Blankonisme VS Kebebasan
Fondasi rasional Blankonisme menempatkan manusia sebagai makhluk berpikir yang sadar relasi: bebas, tapi tidak liar; kritis, tapi tetap beradab. Gagasan ini menekankan bahwa manusia memiliki akal budi untuk berpikir secara rasional dan bertindak secara etis. Kebebasan sejati tidak berarti tanpa batas, tetapi kebebasan yang disertai kesadaran moral serta tanggung jawab terhadap diri dan sesama.
Oleh: Giovani Wela Tala, Mahasiswa Stikes Panti Waluya Malang
Dalam kondisi ideal, manusia mampu berpikir kritis tanpa kehilangan adab. Setiap individu bebas mengemukakan pendapat dengan bijak, menghargai perbedaan, dan menjadikan rasionalitas sebagai pedoman dalam kehidupan sosial. Masyarakat yang rasional adalah masyarakat yang berani berpikir, tetapi tetap menjunjung nilai kesopanan, empati, dan keadilan.
Kenyataannya, kebebasan berpikir sering disalahartikan.

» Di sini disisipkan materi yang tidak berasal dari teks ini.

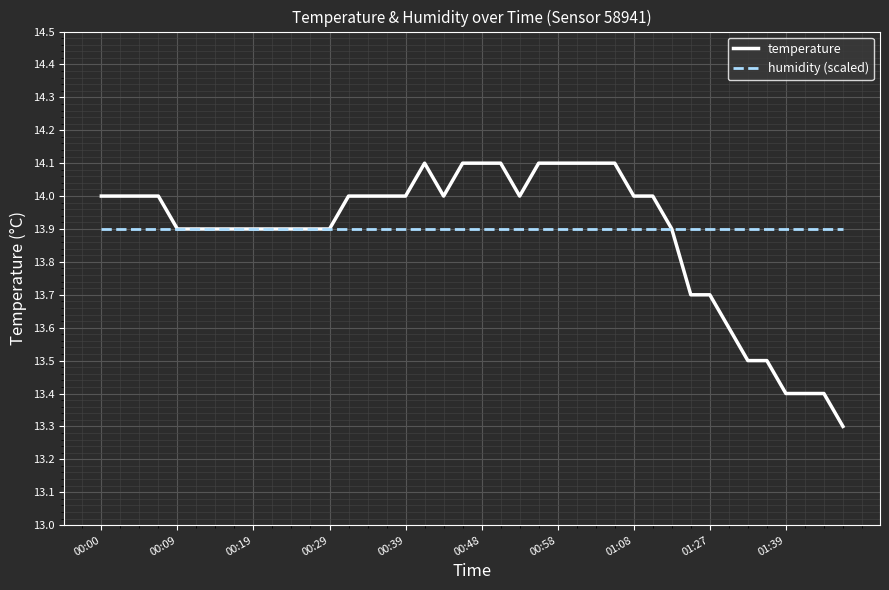

What is the maximum value shown in the chart?

14.1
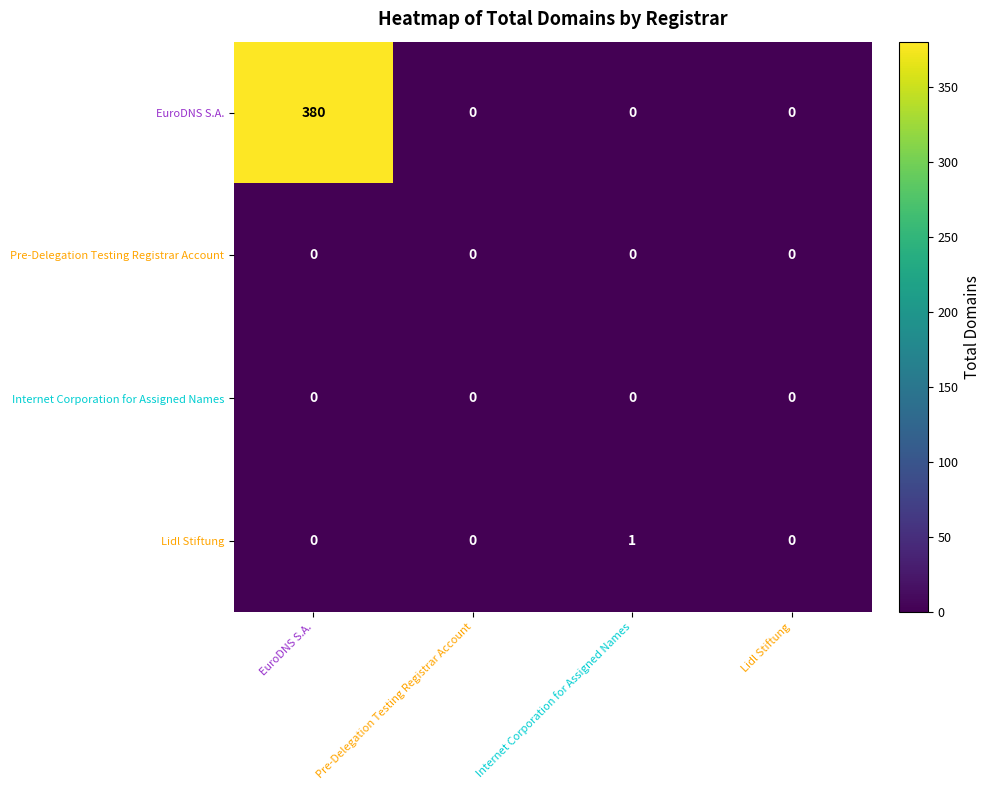

Which series has the largest total across all categories?

EuroDNS S.A.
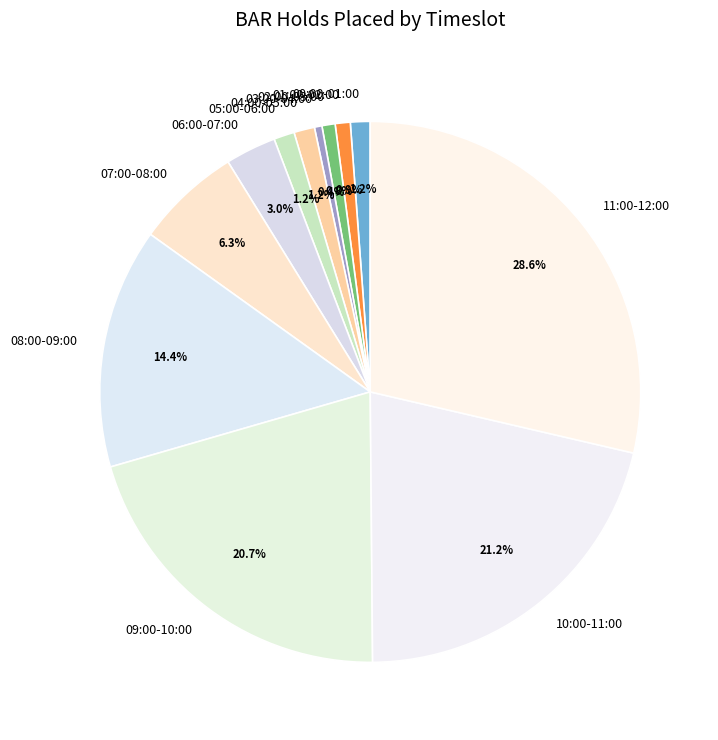

What is the total percentage of 00:00-01:00 and 03:00-04:00?

1.6%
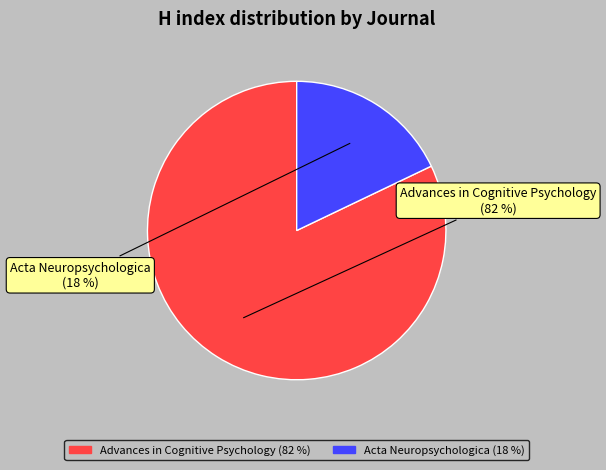

To the nearest percent, what percentage of the pie is Acta Neuropsychologica?

18%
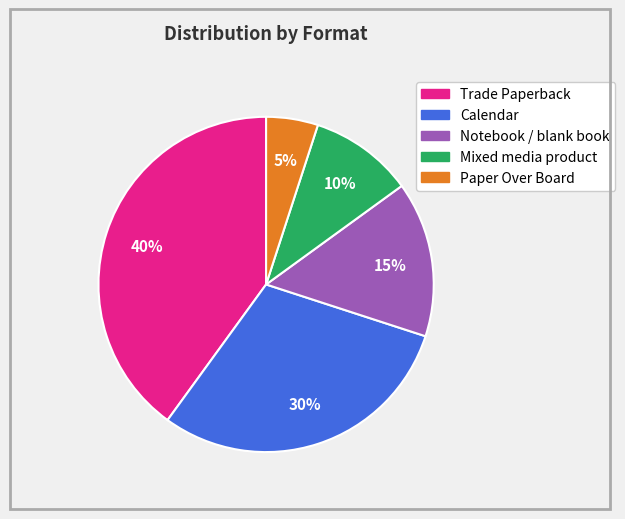

Is the sum of Notebook / blank book and Paper Over Board greater than half?

No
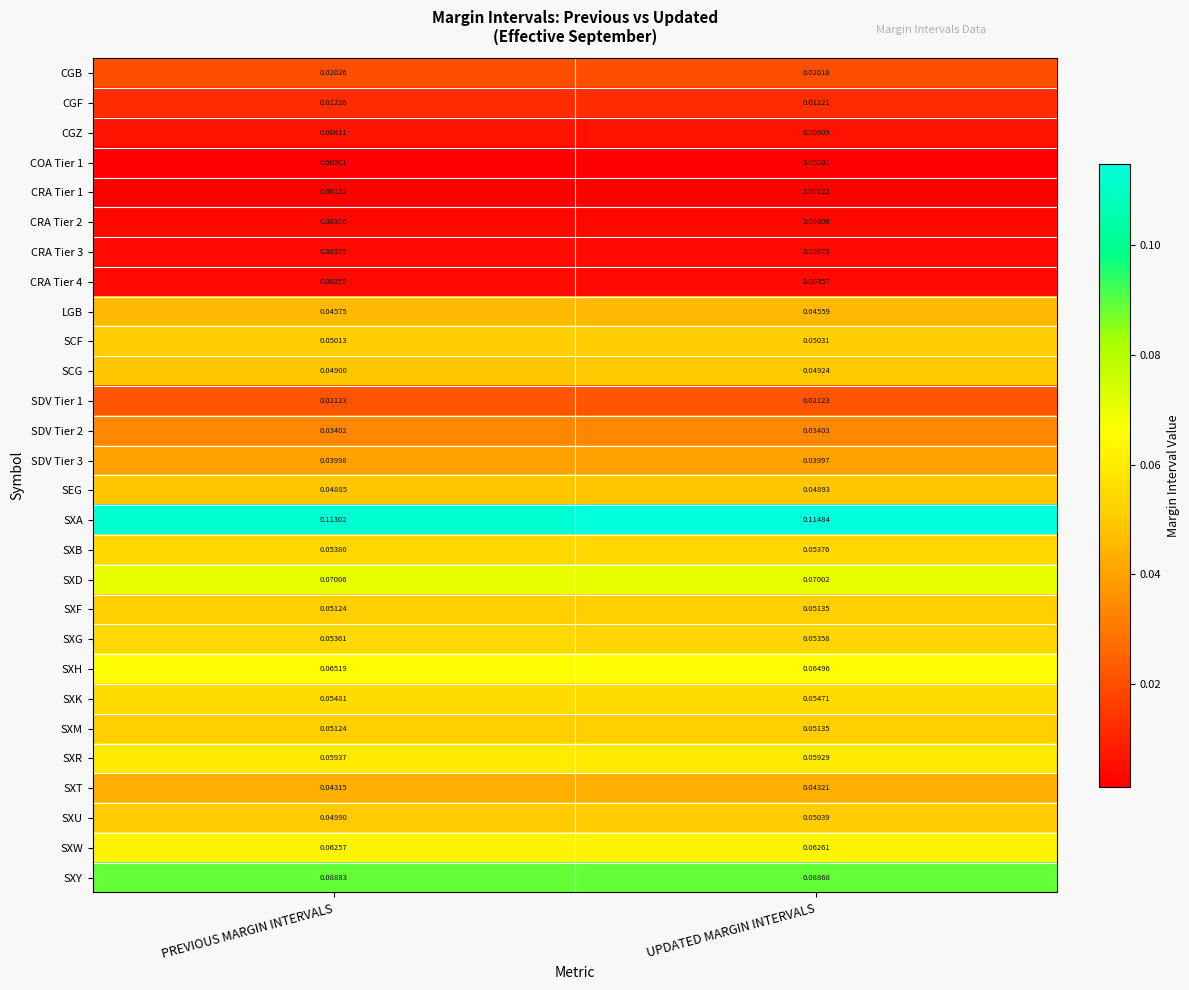

Is the value of CRA Tier 2 at UPDATED MARGIN INTERVALS greater than the value of SXD at PREVIOUS MARGIN INTERVALS?

No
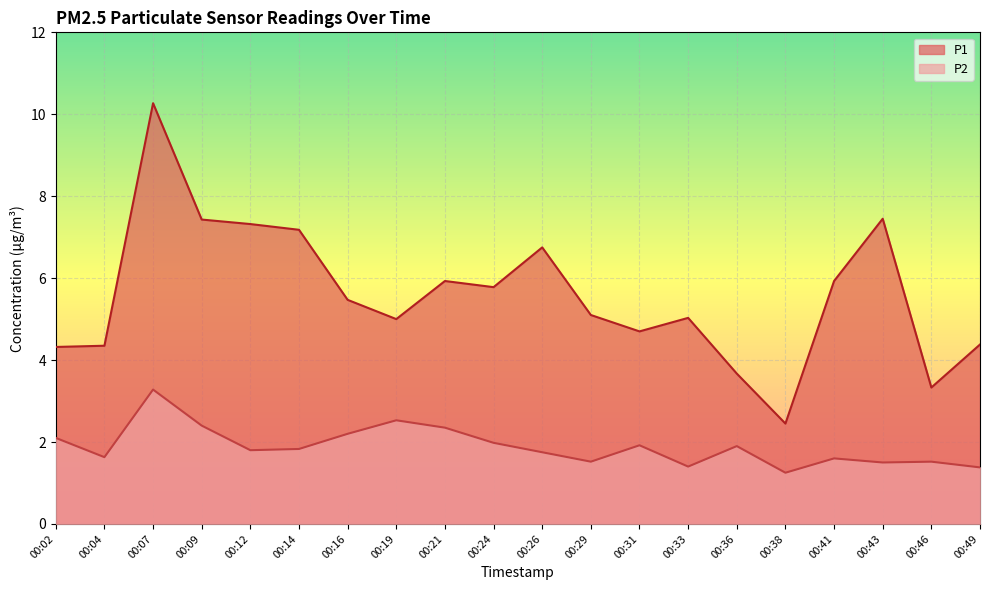

What is the value of the P2 point at the 5th from the left?

1.8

Banyak orang merasa bebas untuk berkata atau bertindak tanpa memikirkan dampaknya. Kritik berubah menjadi ejekan, dan keberanian berpikir digantikan oleh kesombongan intelektual. Akibatnya, hubungan sosial menjadi renggang dan nilai-nilai kemanusiaan terkikis.
Jurang antara kondisi ideal dan real terletak pada hilangnya kesadaran relasional dalam berpikir. Rasionalitas yang seharusnya menjadi alat untuk membangun justru digunakan untuk menyerang. Ego dan emosi lebih dominan daripada akal sehat dan etika.
Menurut saya, Blankonisme rasional menuntut manusia untuk menyeimbangkan antara kebebasan berpikir dan tanggung jawab moral. Manusia sejati bukan hanya yang bebas berpikir, tetapi juga yang mampu menata pikirannya dengan etika dan rasa hormat terhadap sesama.
Marilah kita menerapkan semangat Blankonisme rasional dalam kehidupan sehari-hari: berpikir bebas namun tetap santun, bersikap kritis namun beretika. Dengan begitu, kita membangun peradaban yang beradab, rasional, dan manusiawi.